PAGE:
---*---

Figure 3. Example of cascade of 11 subsets in the case of $Se{t}_1$.

2.4. Discretization and Pattern Generation

The discretization step size is the first consideration in the algorithm, which may be directly related to its performance. It should be determined considering that it be not only large enough to mitigate the position error, but also small enough not to lose its pattern complexity. The conventional method use sensor coordinates, so it is possible to adjust easily the step size through pixel units. On the other hand, our study does not apply in this case because singular values are used. Therefore, it was necessary to determine how the singular values are changed by position error. To analyze such variation, the position errors were introduced as $\mathrm{x}$ and $\mathrm{y}$ coordinates (generated by random Gaussian noise). The $1\sigma$ value of standard deviation was increased from 0 to 100 arc-seconds, and 10,000 simulations were performed at each noise level. The simulations are carried out by assuming the 12.09 deg field of view. For other specifications of the sensor, readers are referred to the dynamic environment analysis section. Figure 4 shows average error against position error.

Figure 4. (a) Average error of each singular value of subsets of five stars; (b) comparison of average error of subsets of three, four, and five stars.

---*---

STORED ROWS:
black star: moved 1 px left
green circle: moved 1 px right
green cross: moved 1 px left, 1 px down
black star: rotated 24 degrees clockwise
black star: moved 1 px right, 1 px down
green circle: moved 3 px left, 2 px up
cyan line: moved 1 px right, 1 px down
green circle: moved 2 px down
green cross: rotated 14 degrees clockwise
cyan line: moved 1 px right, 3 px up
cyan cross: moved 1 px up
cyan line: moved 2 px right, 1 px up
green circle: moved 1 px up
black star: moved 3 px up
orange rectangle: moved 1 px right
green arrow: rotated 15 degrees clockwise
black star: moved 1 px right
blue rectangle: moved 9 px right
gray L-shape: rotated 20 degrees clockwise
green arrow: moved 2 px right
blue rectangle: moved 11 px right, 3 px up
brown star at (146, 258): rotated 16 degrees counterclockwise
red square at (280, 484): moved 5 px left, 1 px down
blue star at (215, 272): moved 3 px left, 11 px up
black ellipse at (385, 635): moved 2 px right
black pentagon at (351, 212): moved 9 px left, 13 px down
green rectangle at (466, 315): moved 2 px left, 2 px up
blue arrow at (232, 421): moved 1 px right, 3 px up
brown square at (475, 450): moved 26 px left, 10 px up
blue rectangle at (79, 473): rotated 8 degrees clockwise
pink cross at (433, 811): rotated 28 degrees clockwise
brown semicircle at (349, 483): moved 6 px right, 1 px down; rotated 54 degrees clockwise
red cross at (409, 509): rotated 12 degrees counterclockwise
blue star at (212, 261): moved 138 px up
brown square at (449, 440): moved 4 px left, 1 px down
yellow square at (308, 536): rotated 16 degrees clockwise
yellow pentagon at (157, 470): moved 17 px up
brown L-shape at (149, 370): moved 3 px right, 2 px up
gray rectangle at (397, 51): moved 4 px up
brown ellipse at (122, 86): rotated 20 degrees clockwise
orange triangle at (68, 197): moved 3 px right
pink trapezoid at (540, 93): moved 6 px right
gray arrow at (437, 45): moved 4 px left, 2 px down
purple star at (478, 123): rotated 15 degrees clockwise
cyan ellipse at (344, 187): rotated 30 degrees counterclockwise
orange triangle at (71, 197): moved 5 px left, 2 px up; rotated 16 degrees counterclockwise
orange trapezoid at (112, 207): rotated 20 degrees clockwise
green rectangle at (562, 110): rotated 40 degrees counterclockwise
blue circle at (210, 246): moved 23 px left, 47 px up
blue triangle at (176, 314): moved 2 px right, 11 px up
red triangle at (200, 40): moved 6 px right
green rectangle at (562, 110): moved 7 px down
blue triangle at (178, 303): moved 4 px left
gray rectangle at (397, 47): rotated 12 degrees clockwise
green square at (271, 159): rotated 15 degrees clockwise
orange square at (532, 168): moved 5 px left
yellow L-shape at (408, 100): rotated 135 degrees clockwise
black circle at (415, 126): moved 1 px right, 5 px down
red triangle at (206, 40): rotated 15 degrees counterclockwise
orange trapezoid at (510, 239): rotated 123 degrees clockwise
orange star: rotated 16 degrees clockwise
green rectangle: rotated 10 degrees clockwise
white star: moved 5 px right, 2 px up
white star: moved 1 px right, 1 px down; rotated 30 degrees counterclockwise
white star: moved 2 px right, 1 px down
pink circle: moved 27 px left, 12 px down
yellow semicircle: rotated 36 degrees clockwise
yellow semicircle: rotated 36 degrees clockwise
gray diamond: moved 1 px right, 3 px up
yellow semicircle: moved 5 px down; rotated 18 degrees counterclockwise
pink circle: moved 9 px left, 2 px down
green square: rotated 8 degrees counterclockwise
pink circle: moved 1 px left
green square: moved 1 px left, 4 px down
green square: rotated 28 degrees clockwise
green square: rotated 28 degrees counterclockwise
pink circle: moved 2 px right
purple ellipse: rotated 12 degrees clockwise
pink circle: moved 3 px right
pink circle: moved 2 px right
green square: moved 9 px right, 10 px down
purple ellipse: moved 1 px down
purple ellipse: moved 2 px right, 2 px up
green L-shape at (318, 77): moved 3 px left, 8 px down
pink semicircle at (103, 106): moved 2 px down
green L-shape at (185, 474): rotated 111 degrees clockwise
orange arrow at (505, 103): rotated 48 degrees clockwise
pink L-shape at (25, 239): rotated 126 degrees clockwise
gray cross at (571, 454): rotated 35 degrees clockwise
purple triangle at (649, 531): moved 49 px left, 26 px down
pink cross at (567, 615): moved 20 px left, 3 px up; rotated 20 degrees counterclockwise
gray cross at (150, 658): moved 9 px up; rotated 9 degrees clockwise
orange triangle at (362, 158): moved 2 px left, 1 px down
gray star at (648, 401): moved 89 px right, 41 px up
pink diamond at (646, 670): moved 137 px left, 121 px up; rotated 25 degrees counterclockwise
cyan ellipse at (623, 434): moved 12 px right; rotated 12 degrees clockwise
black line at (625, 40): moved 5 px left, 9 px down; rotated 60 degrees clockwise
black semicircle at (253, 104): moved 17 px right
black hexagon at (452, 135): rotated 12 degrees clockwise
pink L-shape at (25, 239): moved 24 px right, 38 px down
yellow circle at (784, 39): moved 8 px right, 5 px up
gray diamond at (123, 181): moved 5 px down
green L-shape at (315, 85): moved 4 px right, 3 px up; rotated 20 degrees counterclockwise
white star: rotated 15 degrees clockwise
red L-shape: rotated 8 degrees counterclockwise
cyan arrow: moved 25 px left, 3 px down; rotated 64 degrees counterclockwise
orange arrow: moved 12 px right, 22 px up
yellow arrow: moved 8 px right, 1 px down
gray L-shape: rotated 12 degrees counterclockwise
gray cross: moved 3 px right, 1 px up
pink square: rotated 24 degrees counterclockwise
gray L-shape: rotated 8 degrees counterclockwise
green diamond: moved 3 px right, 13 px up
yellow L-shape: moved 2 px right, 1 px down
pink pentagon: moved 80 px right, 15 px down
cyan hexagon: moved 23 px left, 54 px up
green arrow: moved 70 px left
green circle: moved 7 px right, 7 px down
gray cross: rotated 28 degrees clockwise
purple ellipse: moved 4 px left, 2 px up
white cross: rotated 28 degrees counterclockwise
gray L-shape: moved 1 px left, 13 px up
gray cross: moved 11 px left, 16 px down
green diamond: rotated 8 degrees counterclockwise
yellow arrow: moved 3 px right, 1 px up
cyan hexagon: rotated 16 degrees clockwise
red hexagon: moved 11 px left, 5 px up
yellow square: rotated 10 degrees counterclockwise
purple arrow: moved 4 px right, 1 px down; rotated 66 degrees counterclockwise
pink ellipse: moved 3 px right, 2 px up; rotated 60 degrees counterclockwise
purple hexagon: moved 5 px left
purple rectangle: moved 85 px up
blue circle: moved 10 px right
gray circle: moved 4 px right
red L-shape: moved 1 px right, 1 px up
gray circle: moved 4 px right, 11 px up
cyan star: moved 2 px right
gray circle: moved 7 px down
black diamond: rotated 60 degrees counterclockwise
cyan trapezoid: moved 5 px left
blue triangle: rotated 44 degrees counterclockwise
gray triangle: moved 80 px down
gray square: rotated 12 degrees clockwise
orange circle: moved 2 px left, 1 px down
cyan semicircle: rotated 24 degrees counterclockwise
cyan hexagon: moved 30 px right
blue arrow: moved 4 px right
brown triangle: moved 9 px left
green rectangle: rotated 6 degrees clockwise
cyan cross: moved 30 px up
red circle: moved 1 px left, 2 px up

---*---

EXERCISE GOAL:
Can you copy out the entire passage above on discretization and pattern generation, word for word?

RESPONSE TO THE EXERCISE:
Figure 3. Example of cascade of 11 subsets in the case of $Se{t}_1$.

2.4. Discretization and Pattern Generation

The discretization step size is the first consideration in the algorithm, which may be directly related to its performance. It should be determined considering that it be not only large enough to mitigate the position error, but also small enough not to lose its pattern complexity. The conventional method use sensor coordinates, so it is possible to adjust easily the step size through pixel units. On the other hand, our study does not apply in this case because singular values are used. Therefore, it was necessary to determine how the singular values are changed by position error. To analyze such variation, the position errors were introduced as $\mathrm{x}$ and $\mathrm{y}$ coordinates (generated by random Gaussian noise). The $1\sigma$ value of standard deviation was increased from 0 to 100 arc-seconds, and 10,000 simulations were performed at each noise level. The simulations are carried out by assuming the 12.09 deg field of view. For other specifications of the sensor, readers are referred to the dynamic environment analysis section. Figure 4 shows average error against position error.

Figure 4. (a) Average error of each singular value of subsets of five stars; (b) comparison of average error of subsets of three, four, and five stars.